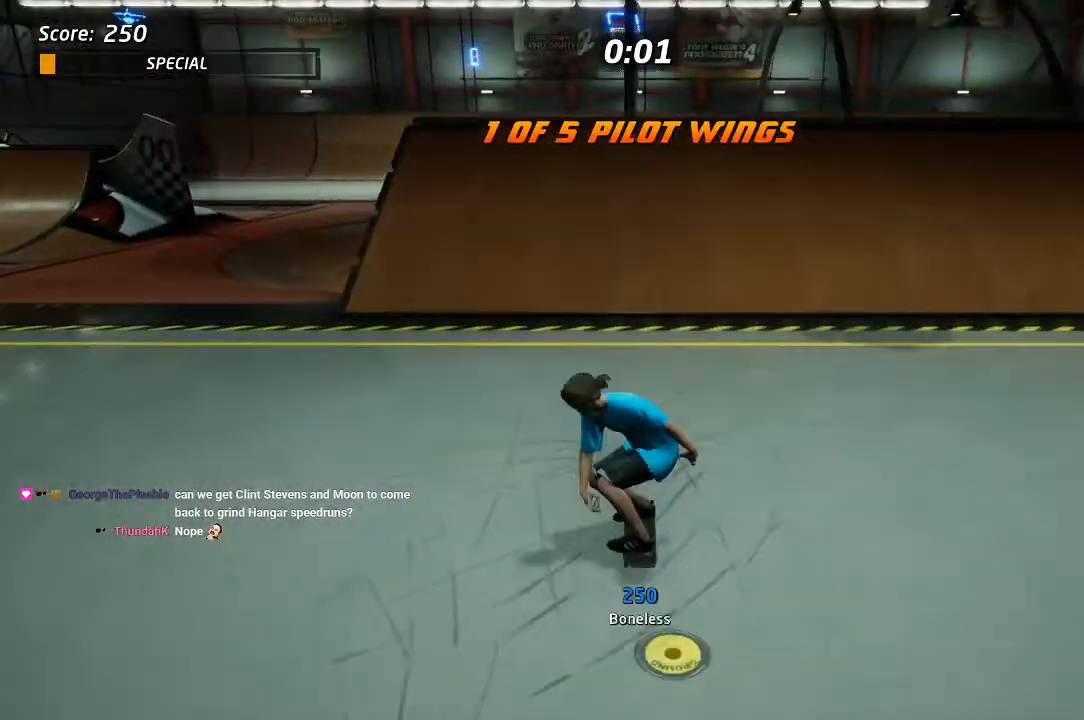
{"buttons": ["CROSS", "DPAD_UP"], "left_stick": "center", "right_stick": "center", "events": [[33, "DPAD_UP", "down"]]}
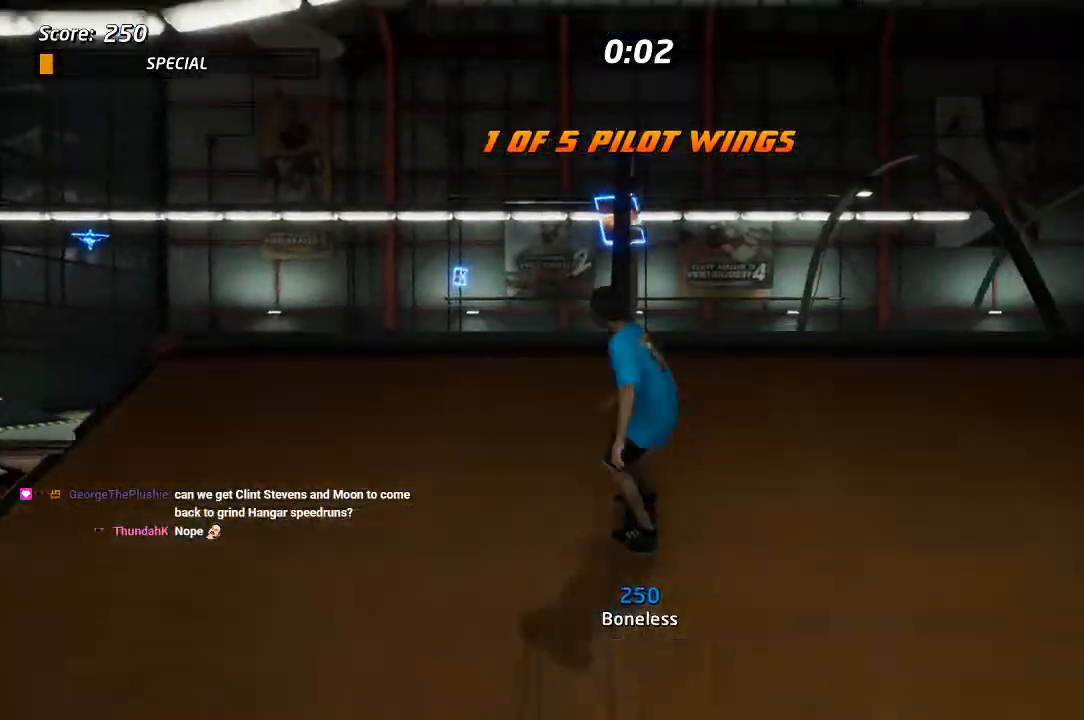
{"buttons": ["L1", "DPAD_UP"], "left_stick": "center", "right_stick": "center", "events": [[83, "L1", "down"], [150, "SQUARE", "down"], [350, "CROSS", "up"], [400, "SQUARE", "up"]]}
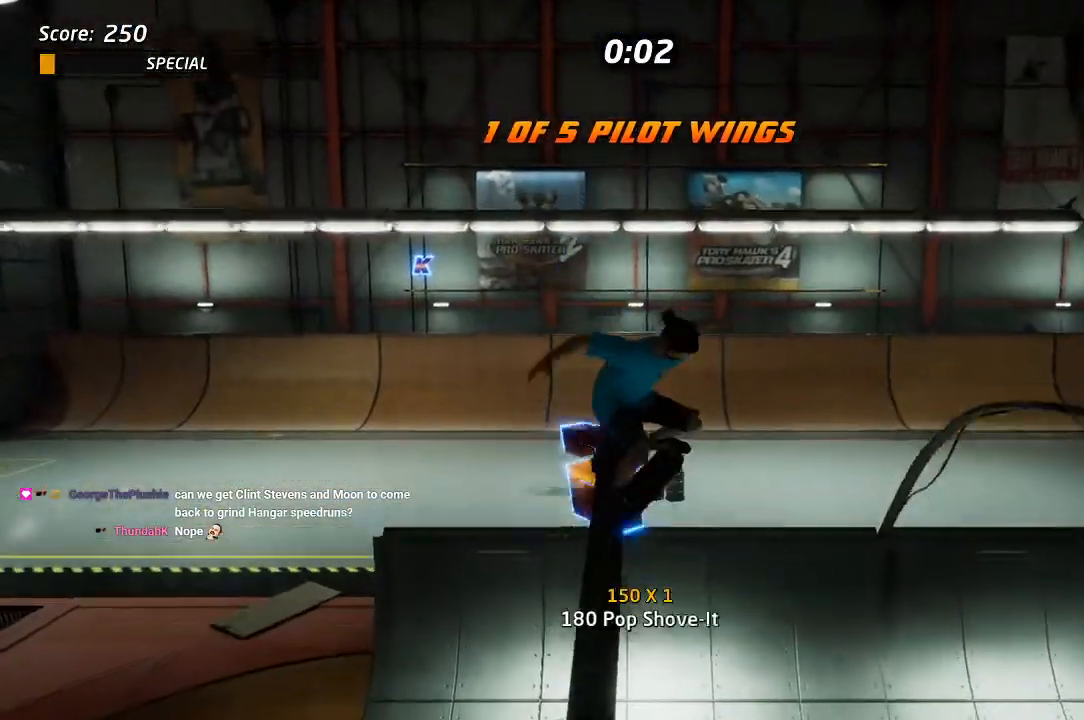
{"buttons": ["CROSS"], "left_stick": "center", "right_stick": "center", "events": [[200, "L1", "up"], [283, "L1", "down"], [400, "CROSS", "down"], [450, "DPAD_UP", "up"], [483, "L1", "up"]]}
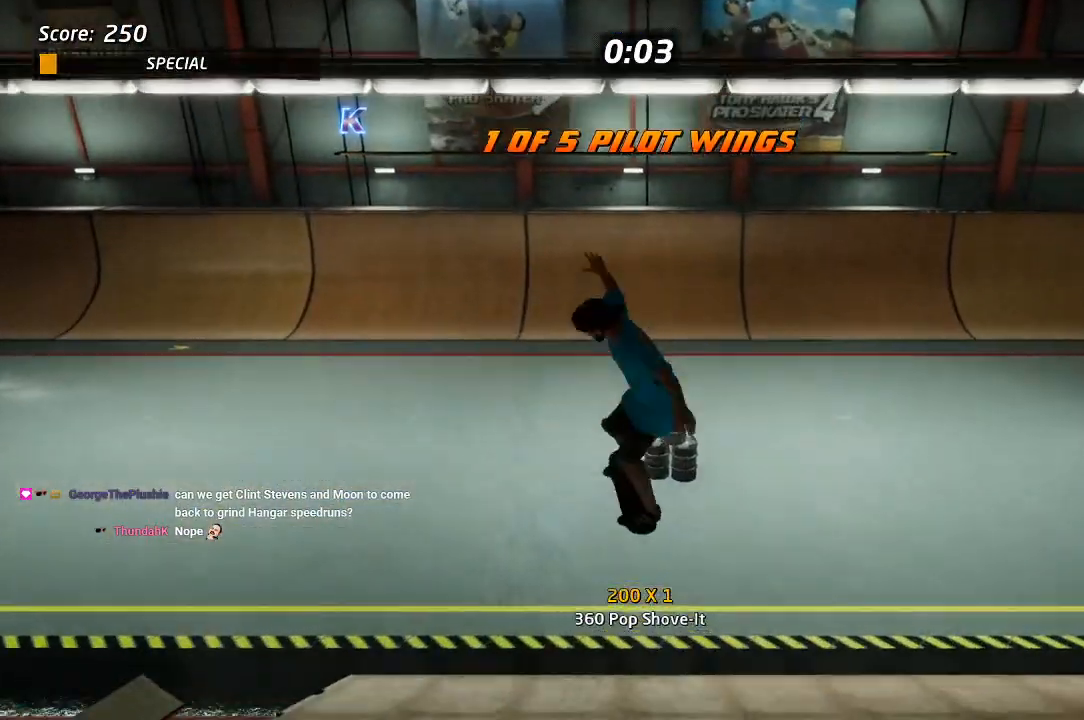
{"buttons": ["START"], "left_stick": "center", "right_stick": "center", "events": [[133, "CROSS", "up"], [250, "START", "down"], [417, "DPAD_DOWN", "down"], [500, "DPAD_DOWN", "up"]]}
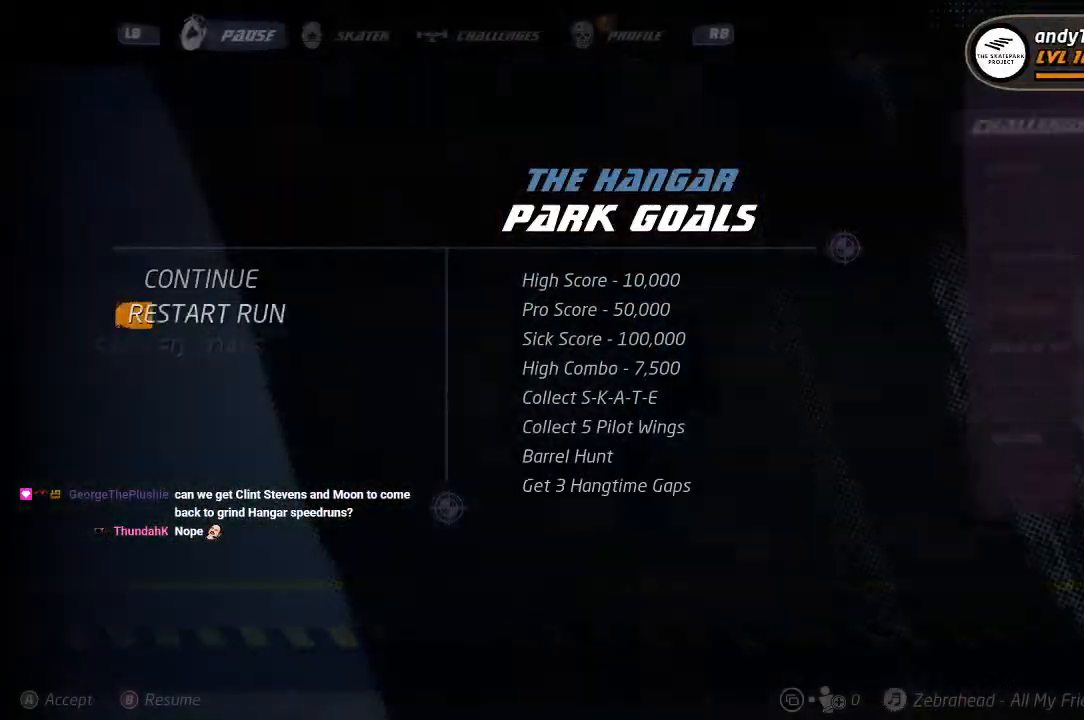
{"buttons": ["CROSS"], "left_stick": "center", "right_stick": "center", "events": [[17, "CROSS", "down"], [83, "CROSS", "up"], [317, "START", "up"], [333, "CROSS", "down"]]}
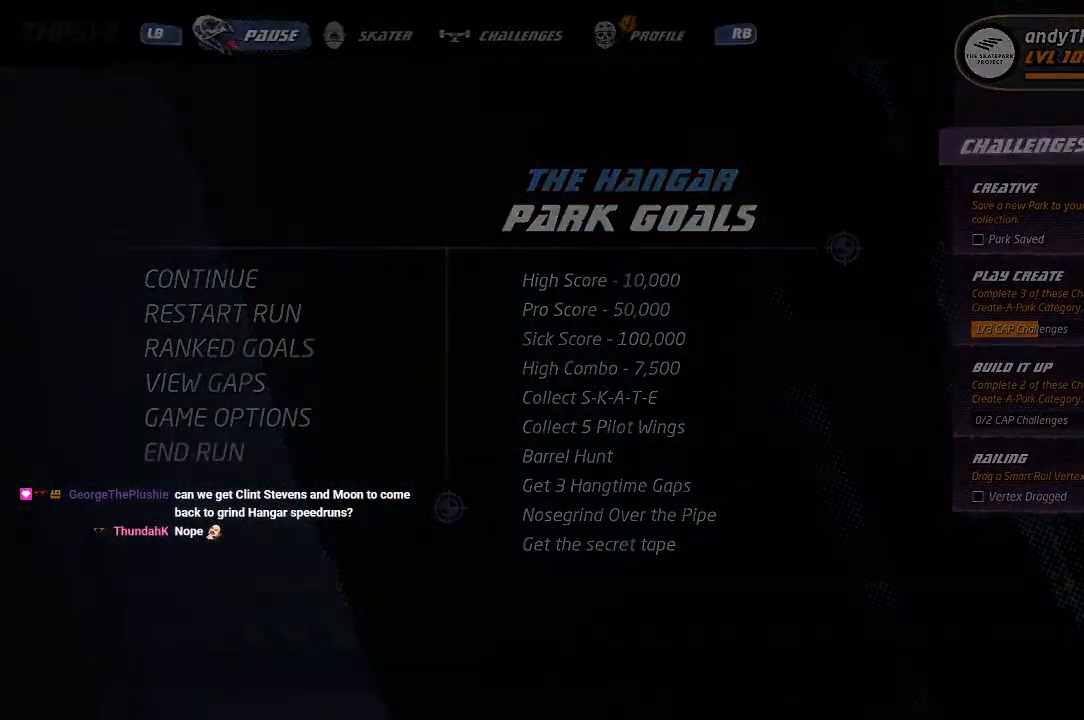
{"buttons": ["CROSS"], "left_stick": "center", "right_stick": "center", "events": []}
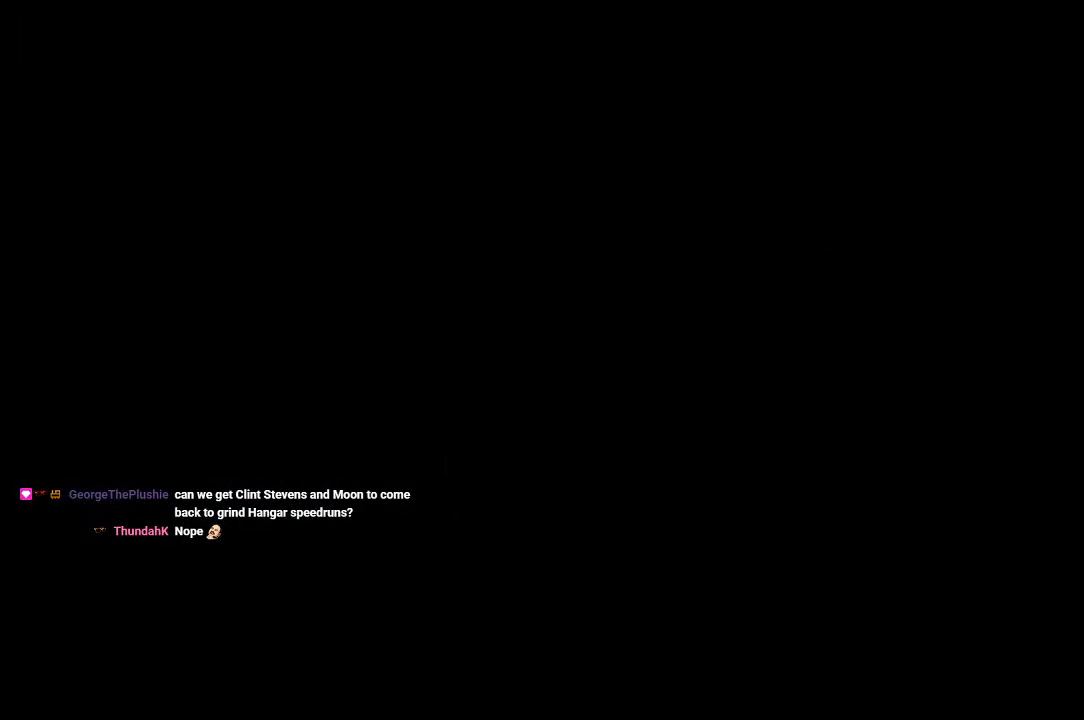
{"buttons": ["CROSS"], "left_stick": "center", "right_stick": "center", "events": []}
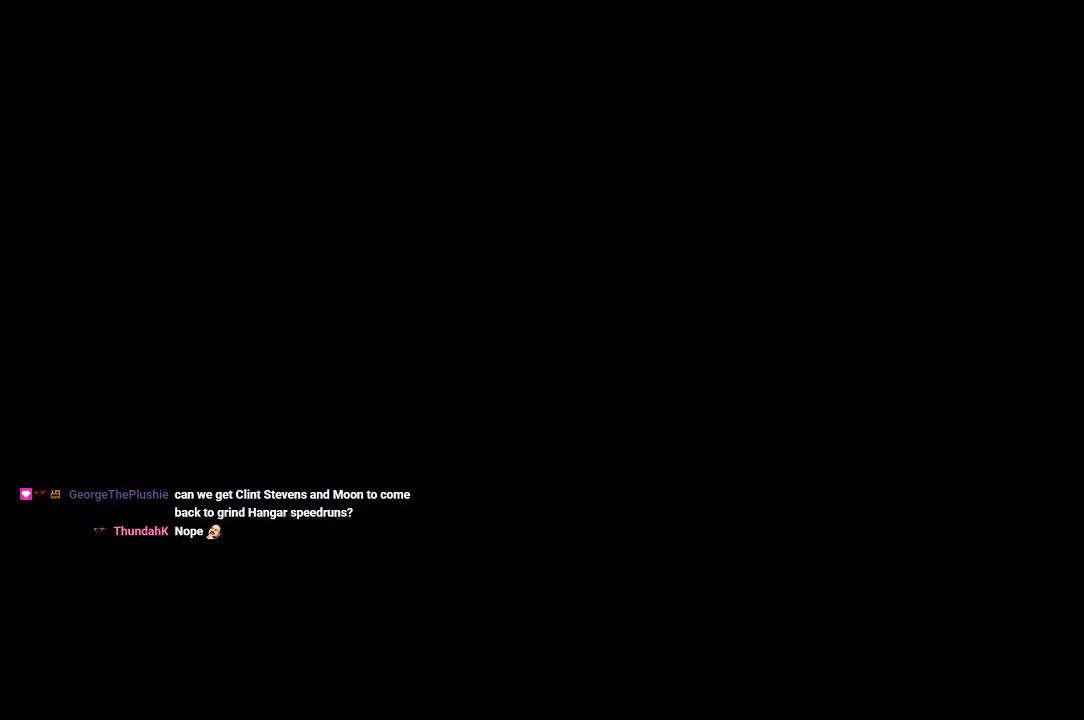
{"buttons": ["CROSS"], "left_stick": "center", "right_stick": "center", "events": []}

TASK TO COMPLETE
With the pictures left out, return each entry exactly as written.

ANSWER BOX
{"buttons": ["CROSS", "DPAD_UP"], "left_stick": "center", "right_stick": "center", "events": [[33, "DPAD_UP", "down"]]}
{"buttons": ["L1", "DPAD_UP"], "left_stick": "center", "right_stick": "center", "events": [[83, "L1", "down"], [150, "SQUARE", "down"], [350, "CROSS", "up"], [400, "SQUARE", "up"]]}
{"buttons": ["CROSS"], "left_stick": "center", "right_stick": "center", "events": [[200, "L1", "up"], [283, "L1", "down"], [400, "CROSS", "down"], [450, "DPAD_UP", "up"], [483, "L1", "up"]]}
{"buttons": ["START"], "left_stick": "center", "right_stick": "center", "events": [[133, "CROSS", "up"], [250, "START", "down"], [417, "DPAD_DOWN", "down"], [500, "DPAD_DOWN", "up"]]}
{"buttons": ["CROSS"], "left_stick": "center", "right_stick": "center", "events": [[17, "CROSS", "down"], [83, "CROSS", "up"], [317, "START", "up"], [333, "CROSS", "down"]]}
{"buttons": ["CROSS"], "left_stick": "center", "right_stick": "center", "events": []}
{"buttons": ["CROSS"], "left_stick": "center", "right_stick": "center", "events": []}
{"buttons": ["CROSS"], "left_stick": "center", "right_stick": "center", "events": []}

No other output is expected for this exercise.